A big problem is the Ad Tech industry – which, Hoffman says, is “run by callow oafs whose lack of wisdom has created a crisis for democracies, a haven for crooks, a dangerously cruel social environment for children, and an unsafe space for truth.”

Just how bad the problem has become was perfectly illustrated by the digital analytics company Adalytics earlier this year, when they revealed that a number of websites set up and managed by Russian Intelligence Services, including the Federal Security Service (FSB) were accepting advertising revenue from... wait for it, Google.

Needless to say the mainly US-based advertisers didn’t know about it – and in the end it took an intervention from the US Senate Intelligence Committee to highlight this ‘problem’ to Google.

Despite the committee’s intervention on February 25 (the day after Russia invaded Ukraine), as recently as April 13, Google’s ad exchange still appeared to be serving digital ads on many of these websites.

Remember, this was at a time when the Russian sites were explicitly listed on the US Treasury’s sanctions list, according to Adalytics.

So not only were the Russian agencies spreading disinformation, they were getting paid to do it.

As Hoffman is fond of saying, you couldn’t make this sh*t up. 

Back on track

Following a four-way pitch, Publicis Dublin has retained the creative account for Iarnród Éireann.

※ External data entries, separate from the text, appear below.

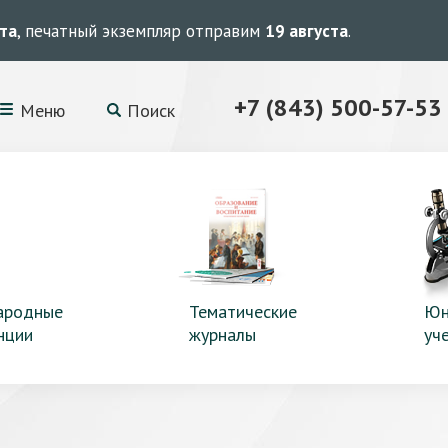
ста
, печатный экземпляр отправим
19 августа
.
+7 (843) 500-57-53
Меню
Поиск
ародные
Тематические
Юн
нции
журналы
уч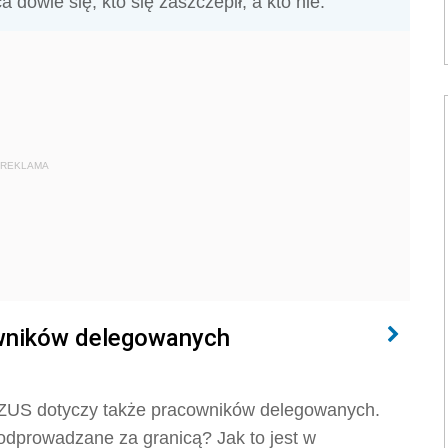
owie się, kto się zaszczepił, a kto nie.
REKLAMA
owników delegowanych
 ZUS dotyczy także pracowników delegowanych.
 odprowadzane za granicą? Jak to jest w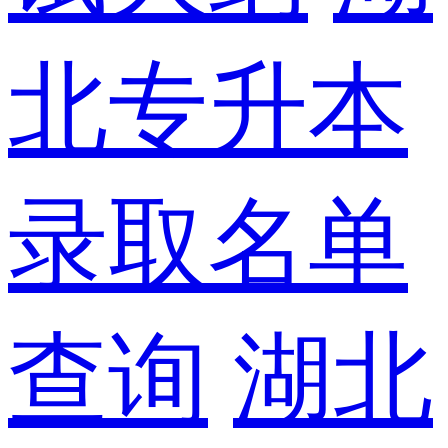
北专升本
录取名单
查询
湖北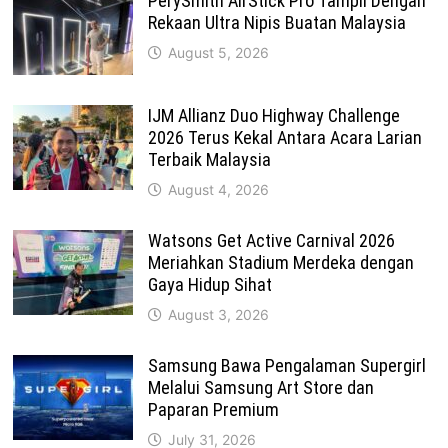
PerySmith AirStick Pro Tampil Dengan
Rekaan Ultra Nipis Buatan Malaysia
August 5, 2026
IJM Allianz Duo Highway Challenge
2026 Terus Kekal Antara Acara Larian
Terbaik Malaysia
August 4, 2026
Watsons Get Active Carnival 2026
Meriahkan Stadium Merdeka dengan
Gaya Hidup Sihat
August 3, 2026
Samsung Bawa Pengalaman Supergirl
Melalui Samsung Art Store dan
Paparan Premium
July 31, 2026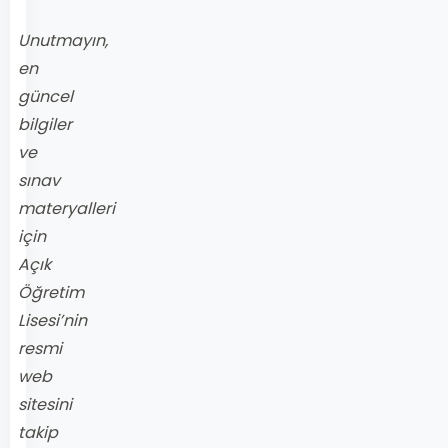
Unutmayın,
en
güncel
bilgiler
ve
sınav
materyalleri
için
Açık
Öğretim
Lisesi’nin
resmi
web
sitesini
takip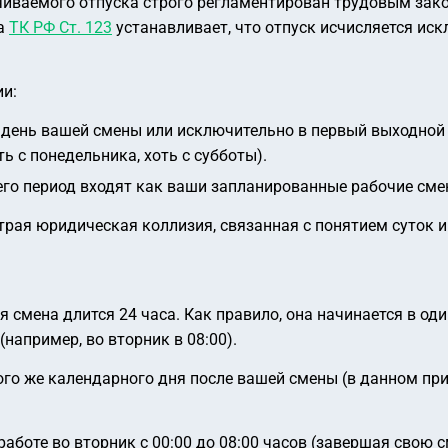
чиваемого отпуска строго регламентирован трудовым зак
 а
ТК РФ Ст. 123
устанавливает, что отпуск исчисляется ис
ии:
в день вашей смены или исключительно в первый выходной 
ь с понедельника, хоть с субботы).
го период входят как ваши запланированные рабочие смен
страя юридическая коллизия, связанная с понятием суток и
я смена длится 24 часа. Как правило, она начинается в о
(например, во вторник в 08:00).
ого же календарного дня после вашей смены (в данном при
аботе во вторник с 00:00 до 08:00 часов (завершая свою с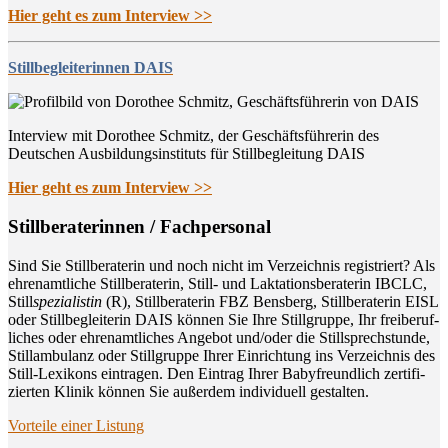
Hier geht es zum Interview >>
Stillbegleiterinnen DAIS
Interview mit Dorothee Schmitz, der Geschäftsführerin des
Deutschen Ausbildungsinstituts für Stillbegleitung DAIS
Hier geht es zum Interview >>
Still­be­ra­te­rin­nen / Fachpersonal
Sind Sie Still­be­ra­te­rin und noch nicht im Ver­zeich­nis regis­triert? Als
ehren­amt­li­che Still­be­ra­te­rin, Still- und Lak­ta­ti­ons­be­ra­te­rin IBCLC,
Still
spe­zia­lis­tin
(R), Still­be­ra­te­rin FBZ Bens­berg, Still­be­ra­te­rin EISL
oder Still­be­glei­te­rin DAIS kön­nen Sie Ihre Still­grup­pe, Ihr frei­be­ruf­
li­ches oder ehren­amt­li­ches Ange­bot und/oder die Still­sprech­stun­de,
Still­am­bu­lanz oder Still­grup­pe Ihrer Ein­rich­tung ins Ver­zeich­nis des
Still-Lexi­kons ein­tra­gen. Den Ein­trag Ihrer Baby­freund­lich zer­ti­fi­
zier­ten Kli­nik kön­nen Sie außer­dem indi­vi­du­ell gestalten.
Vor­tei­le einer Listung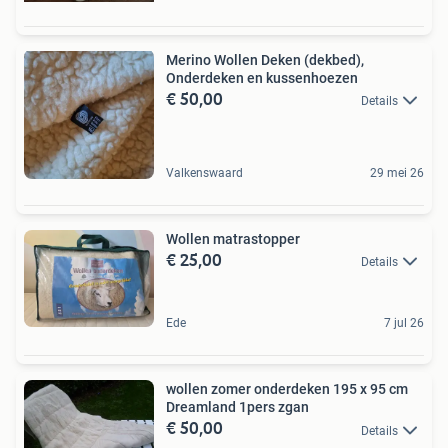
Merino Wollen Deken (dekbed),
Onderdeken en kussenhoezen
€ 50,00
Details
Valkenswaard
29 mei 26
Wollen matrastopper
€ 25,00
Details
Ede
7 jul 26
wollen zomer onderdeken 195 x 95 cm
Dreamland 1pers zgan
€ 50,00
Details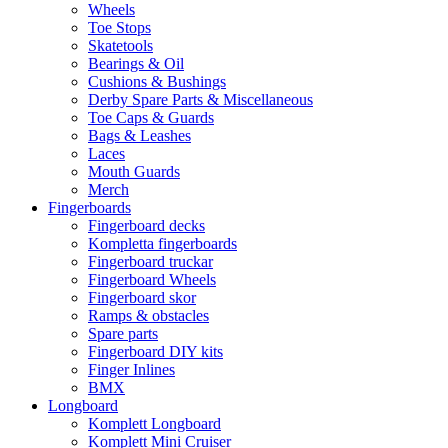
Wheels
Toe Stops
Skatetools
Bearings & Oil
Cushions & Bushings
Derby Spare Parts & Miscellaneous
Toe Caps & Guards
Bags & Leashes
Laces
Mouth Guards
Merch
Fingerboards
Fingerboard decks
Kompletta fingerboards
Fingerboard truckar
Fingerboard Wheels
Fingerboard skor
Ramps & obstacles
Spare parts
Fingerboard DIY kits
Finger Inlines
BMX
Longboard
Komplett Longboard
Komplett Mini Cruiser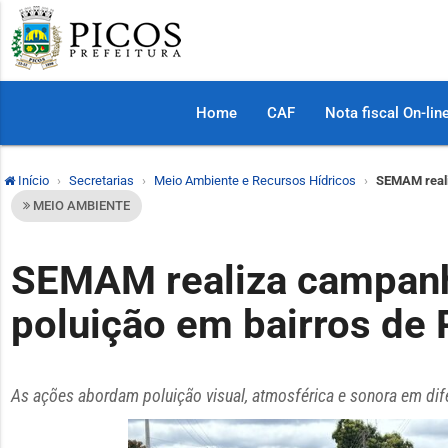
Home
CAF
Nota fiscal On-lin
Início
Secretarias
Meio Ambiente e Recursos Hídricos
SEMAM reali
MEIO AMBIENTE
SEMAM realiza campanh
poluição em bairros de 
As ações abordam poluição visual, atmosférica e sonora em dif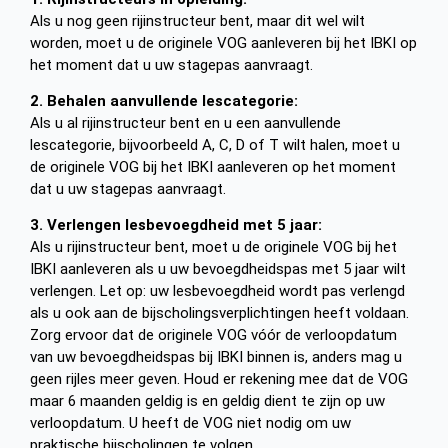
Als u nog geen rijinstructeur bent, maar dit wel wilt
worden, moet u de originele VOG aanleveren bij het IBKI op
het moment dat u uw stagepas aanvraagt.
2. Behalen aanvullende lescategorie:
Als u al rijinstructeur bent en u een aanvullende
lescategorie, bijvoorbeeld A, C, D of T wilt halen, moet u
de originele VOG bij het IBKI aanleveren op het moment
dat u uw stagepas aanvraagt.
3. Verlengen lesbevoegdheid met 5 jaar:
Als u rijinstructeur bent, moet u de originele VOG bij het
IBKI aanleveren als u uw bevoegdheidspas met 5 jaar wilt
verlengen. Let op: uw lesbevoegdheid wordt pas verlengd
als u ook aan de bijscholingsverplichtingen heeft voldaan.
Zorg ervoor dat de originele VOG vóór de verloopdatum
van uw bevoegdheidspas bij IBKI binnen is, anders mag u
geen rijles meer geven. Houd er rekening mee dat de VOG
maar 6 maanden geldig is en geldig dient te zijn op uw
verloopdatum. U heeft de VOG niet nodig om uw
praktische bijscholingen te volgen.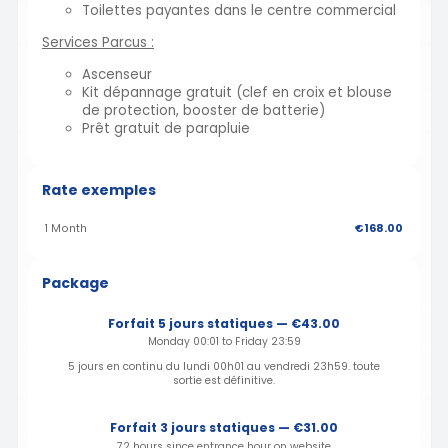
Toilettes payantes dans le centre commercial
Services Parcus :
Ascenseur
Kit dépannage gratuit (clef en croix et blouse
de protection, booster de batterie)
Prêt gratuit de parapluie
Rate exemples
1 Month
€168.00
Package
Forfait 5 jours statiques — €43.00
Monday 00:01 to Friday 23:59
5 jours en continu du lundi 00h01 au vendredi 23h59. toute
sortie est définitive.
Forfait 3 jours statiques — €31.00
72 hours since entrance hour on website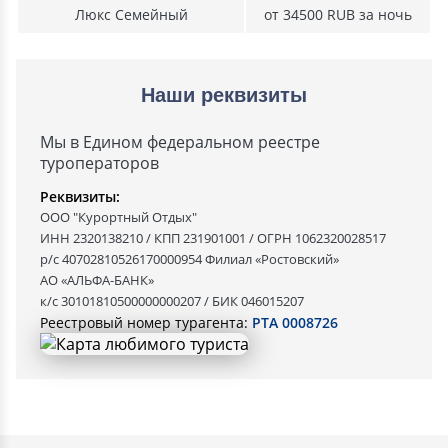
Люкс Семейный
от 34500 RUB за ночь
Наши реквизиты
Мы в Едином федеральном реестре
туроператоров
Реквизиты:
ООО "Курортный Отдых"
ИНН 2320138210 / КПП 231901001 / ОГРН 1062320028517
р/с 40702810526170000954 Филиал «Ростовский»
АО «АЛЬФА-БАНК»
к/с 30101810500000000207 / БИК 046015207
Реестровый номер турагента:
РТА 0008726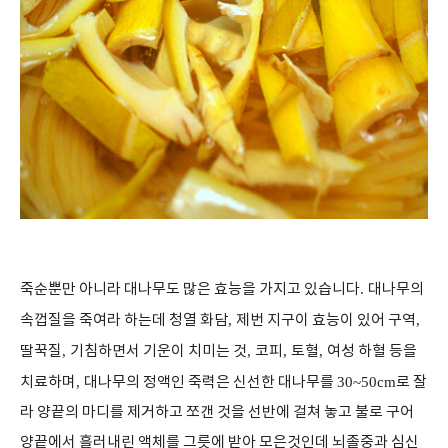
죽순뿐만 아니라 대나무도 많은 효능을 가지고 있습니다
.
대나무의
속껍질을 죽여라 하는데 청열 화담
,
제번 지구이 효능이 있어 구역
,
딸꾹질
,
기침하면서 기운이 치미는 것
,
코피
,
토혈
,
여성 하혈 등을
치료하며
,
대나무의 정액인 죽력은 신선한 대나무를
30~50cm
로 잘
라 양끝의 마디를 제거하고 쪼갠 것을 선반에 걸쳐 놓고 불로 구어
양끝에서 흘러내린 액체를 그릇에 받아 모은것인데 뇌졸중과 심신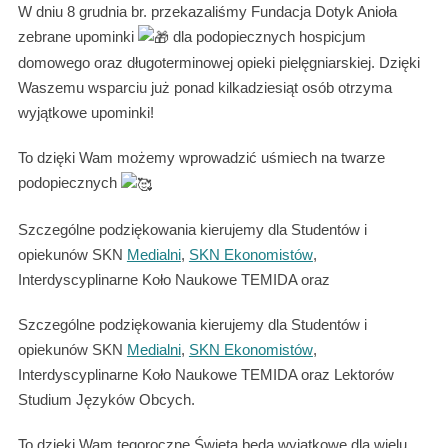
W dniu 8 grudnia br. przekazaliśmy Fundacja Dotyk Anioła
zebrane upominki
dla podopiecznych hospicjum
domowego oraz długoterminowej opieki pielęgniarskiej. Dzięki
Waszemu wsparciu już ponad kilkadziesiąt osób otrzyma
wyjątkowe upominki!
To dzięki Wam możemy wprowadzić uśmiech na twarze
podopiecznych
Szczególne podziękowania kierujemy dla Studentów i
opiekunów SKN
Medialni
,
SKN Ekonomistów
,
Interdyscyplinarne Koło Naukowe TEMIDA oraz
Szczególne podziękowania kierujemy dla Studentów i
opiekunów SKN
Medialni
,
SKN Ekonomistów
,
Interdyscyplinarne Koło Naukowe TEMIDA oraz Lektorów
Studium Języków Obcych.
To dzięki Wam tegoroczne Święta będą wyjątkowe dla wielu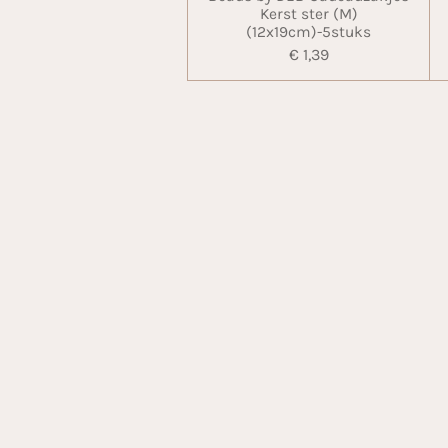
Kerst ster (M)
(12x19cm)-5stuks
€ 1,39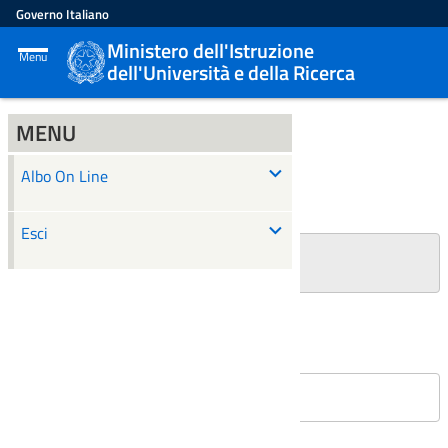
Governo Italiano
Ministero dell'Istruzione
Menu
dell'Università e della Ricerca
MENU
ALBO ON LINE
Albo On Line
Ricerca
Esci
+
Filtri Ricerca
Affissioni in corso
Nessun atto è stato trovato.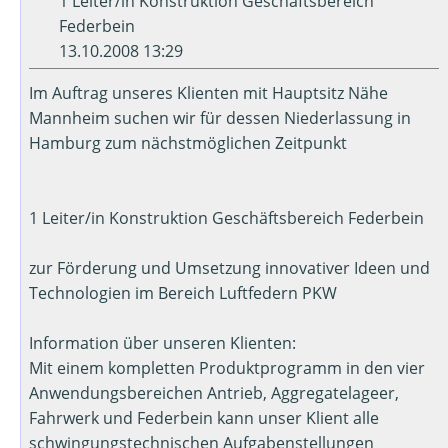
1 Leiter/in Konstruktion Geschäftsbereich
Federbein
13.10.2008 13:29
Im Auftrag unseres Klienten mit Hauptsitz Nähe
Mannheim suchen wir für dessen Niederlassung in
Hamburg zum nächstmöglichen Zeitpunkt
1 Leiter/in Konstruktion Geschäftsbereich Federbein
zur Förderung und Umsetzung innovativer Ideen und
Technologien im Bereich Luftfedern PKW
Information über unseren Klienten:
Mit einem kompletten Produktprogramm in den vier
Anwendungsbereichen Antrieb, Aggregatelageer,
Fahrwerk und Federbein kann unser Klient alle
schwingungstechnischen Aufgabenstellungen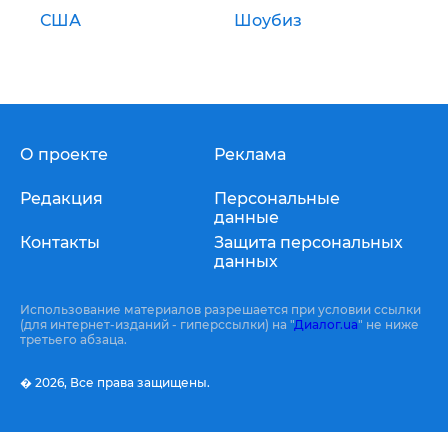
США
Шоубиз
О проекте
Реклама
Редакция
Персональные
данные
Контакты
Защита персональных
данных
Использование материалов разрешается при условии ссылки
(для интернет-изданий - гиперссылки) на "
Диалог.ua
" не ниже
третьего абзаца.
� 2026,
Все права защищены.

It’s the third time the agency has retained the account. 

According to Stephen Murray, interim head of marketing at Iarnród Éireann, the agency “demonstrated a strong understanding of our business and vision, and are the ideal creative partner to drive growth in 2023 and beyond.” 

Other Publicis clients include Spar, Virgin Media, Heineken Ireland, and PTSB.

A Genus move

Havas, the French advertising and PR group, has rolled out its new sustainability offering in the Irish market. 

Called Genus, it was launched by Communications Minister Eamon Ryan and offers clients access to an integrated global network of sustainability experts.

The Irish office of Genus will now offer business transformation, strategic communication, and creative and brand services to their existing and new clients.